Besides the alloy wheel plant, Looi also highlights the group’s acquisition of seatbelt and airbag manufacturer Hirotako Holdings Bhd two years ago.

“As you can see, we are focused on the automotive components that will have stable and growing demand. Automotive safety requirements are only going to go up and we are positioning ourselves for this,” said Looi. 
 
On the trading side, the group continues to book strong sales numbers.

“We are a complete automotive group. When the financing for cars was tightened, slowing down the low-end segment we had our continental makes to support sales. When the possibility of excise duty slowed down the sales of our continental makes, we could rely on Perodua sales,” said Looi.

In the second quarter, the group’s revenue fell 5.5% to RM580.4 million from the previous year. However, profit rose 26.2% to RM37.2 million, mainly on the back of stronger Perodua sales.
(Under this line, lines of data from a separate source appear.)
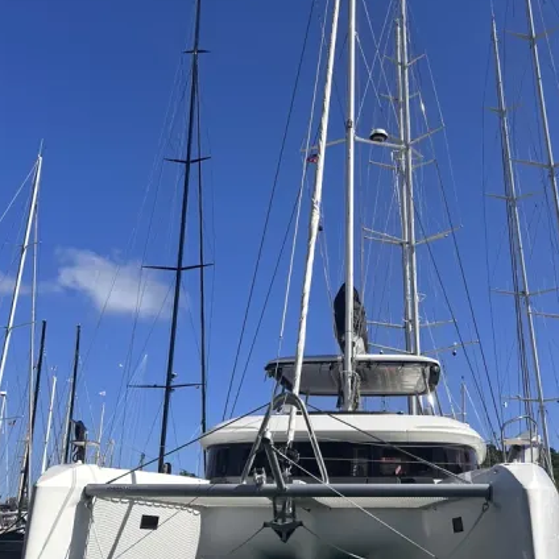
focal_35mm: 40
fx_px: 731
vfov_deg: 41.4
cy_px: 191
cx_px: 338
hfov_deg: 41.7
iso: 80
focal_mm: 6.86
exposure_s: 1/5525
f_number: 1.78
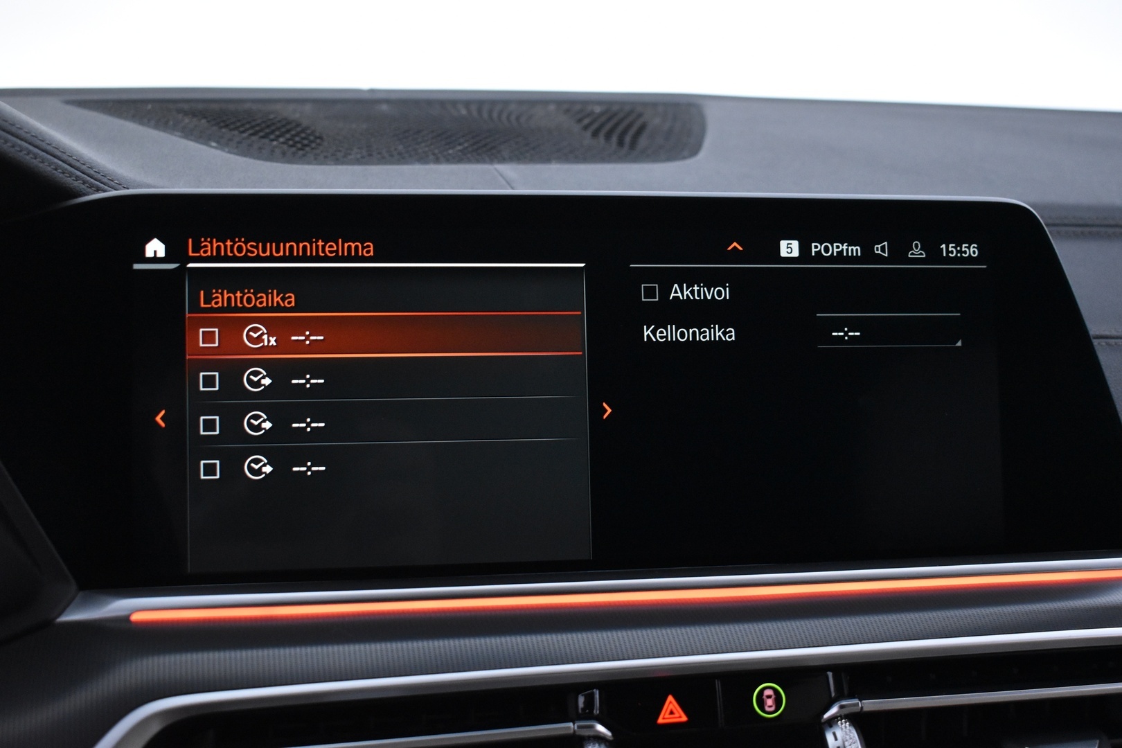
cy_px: 374
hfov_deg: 42.3
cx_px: 561
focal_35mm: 46
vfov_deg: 28.9
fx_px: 1449
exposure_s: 1/40
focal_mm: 31
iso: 3200
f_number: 4.2
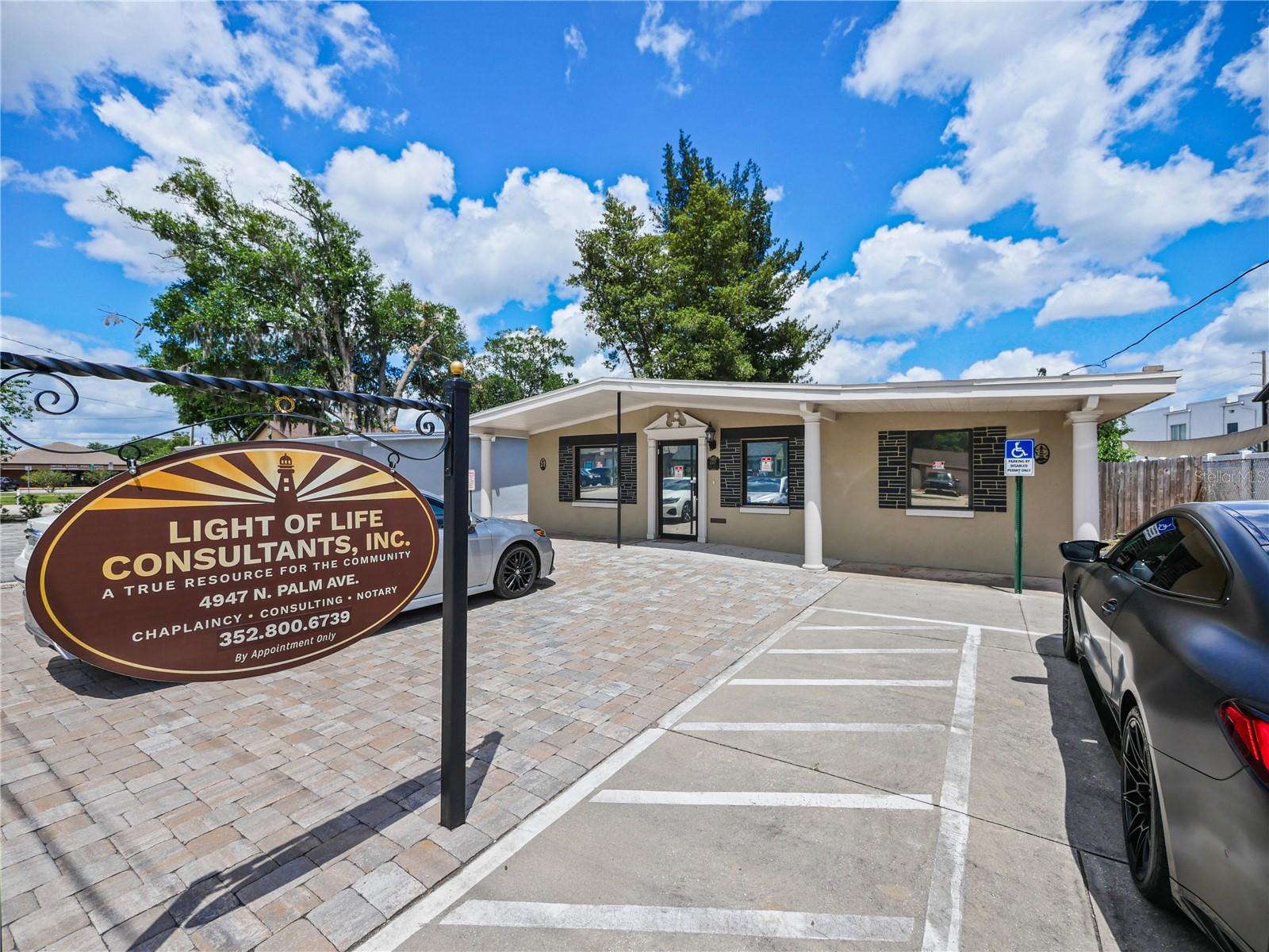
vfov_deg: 85.7
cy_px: 476
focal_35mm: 14
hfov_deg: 102.1
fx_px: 513
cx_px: 634
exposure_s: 1/2500
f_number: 11
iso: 200
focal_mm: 7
In fact, MBM Resources’ vehicle sales growth averaged 7.2% year-on-year (y-o-y) for the first half of this year, outpacing the automotive total industry volume (TIV) growth of 4.1% y-o-y.

This can be attributed mainly to strong Perodua sales this year, which grew by 10.8% y-o-y in the first half. In comparison, Volvo, Volkswagon and Mitsubishi cars, which are carried under the group’s wholly owned subsidiary Federal Auto Holdings Bhd, saw sales dip 2.5% in the same period.

Looi also attributes the group’s stronger performance to its network of 43 dealerships that makes it the biggest Perodua dealer in the country. The bigger and upgraded dealership network is just one of the areas that MBM Resources has invested in.

Besides a wider reach, most of the group’s dealerships are now equipped to handle aftersale throughput, a segment that has been growing at a healthy 17.1% y-o-y in the first half of this year.

“We are beginning to see our aftersale throughputs beginning to build up. When you sell a car, at some point it has to come back for servicing,” said Looi.

Aftersale throughput, which includes servicing, body and paint and accessories may not be a big ticket revenue item but it will boost the group’s bottom line.

“When you sell a car, a Volvo for example, that is RM180,000 to your top line. Servicing for the same car will probably bring in around RM1,400. So don’t expect to see throughputs contribute to the top line in a big way. However, it will be a big boost for margins,” said Looi.

The margins for dealerships have been thin, he said, in the single digits, and continue to be under pressure. However, after sale margins are better — in the high teens. Looi says throughputs will also help ease volatility in the group’s earnings, compared to relying solely on sales.